El festival de la sopa de remolacha en Vilna, celebrado el sábado
El festival de la sopa de remolacha en Vilna, celebrado el sábado

VILNA, Lituania (AP).— Un festival que rinde homenaje a la emblemática sopa fría de remolacha de Lituania atrajo anteayer a decenas de miles de visitantes a su capital, que estaba completamente engalanada de rosa.

El festival de la sopa conocida como saltibarsciai durará tres días e incluye un almuerzo sincronizado en el que juerguistas de todo el mundo comparten la sopa sentados en largas mesas. Los organizadores calcularon que durante los tres días se consumirían más de tres toneladas métricas de la bebida de leche fermentada kéfir, un ingrediente clave, y que más de 100,000 personas asistirían al evento.

Los lituanos devoran esta sopa refrescante durante el corto verano del país báltico. Además de remolacha y kéfir, los ingredientes incluyen papas hervidas, huevos, pepinos y eneldo.

El festival atrajo a un público internacional, entre ellos el turista Connor Holmes, que llegó desde el Reino Unido después de encontrar el evento en internet y pensar que “era completamente ridículo en el mejor sentido posible”.

“Antes de darme cuenta, estaba construyendo un traje de armadura de caballero rosa, llevando una cuchara en lugar de una espada y decorando mi escudo con huevos, eneldo y papas”, contó Holmes.

“En ese momento, venir a Vilna y ver toda esta locura por mí mismo se sintió como el siguiente paso lógico”.

La ciudad se transformó en un enorme patio de recreo rosa, mientras turistas y residentes se vestían de ese color. Otros celebraron con disfraces de pepino, huevo y remolacha, mientras la ciudad acogía un desfile tanto por tierra como a lo largo del río Neris.

Jolanta Žukiene, una maestra de Vilna, comentó que este año era la cuarta vez que asistía al festival.

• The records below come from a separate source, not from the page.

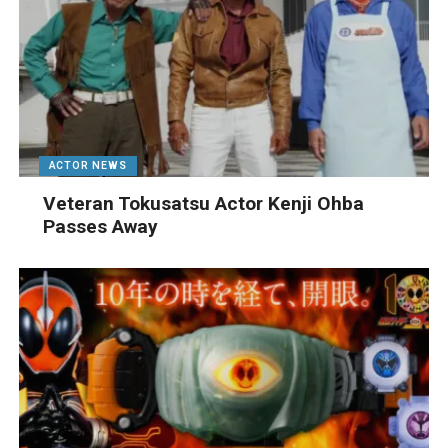
ACTOR NEWS
Veteran Tokusatsu Actor Kenji Ohba
Passes Away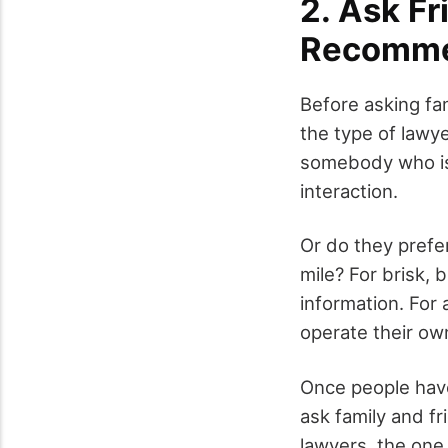
2. Ask Fr
Recomme
Before asking fa
the type of lawy
somebody who is 
interaction.
Or do they prefer
mile? For brisk, 
information. For 
operate their ow
Once people have
ask family and f
lawyers, the one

El pasado sábado llevó a sus tres hijos y a su esposo. “Puedo ver cómo está creciendo el número de atracciones y de visitantes del extranjero, y Vilna se está convirtiendo en un verdadero imán para todos los que aman la buena comida y las experiencias únicas”, declaró Žukiene.

El festival forma parte de los esfuerzos de la ciudad por aumentar el turismo hacia el país báltico.

“Al ver a las multitudes en las orillas y los barcos decorados, bromeamos diciendo que la sopa fría de remolacha ya domina tanto la tierra como el agua”, indicó Dovile Aleksandraviciene, directora de la agencia de desarrollo de la ciudad. “Quizá lo próximo sea el aire”.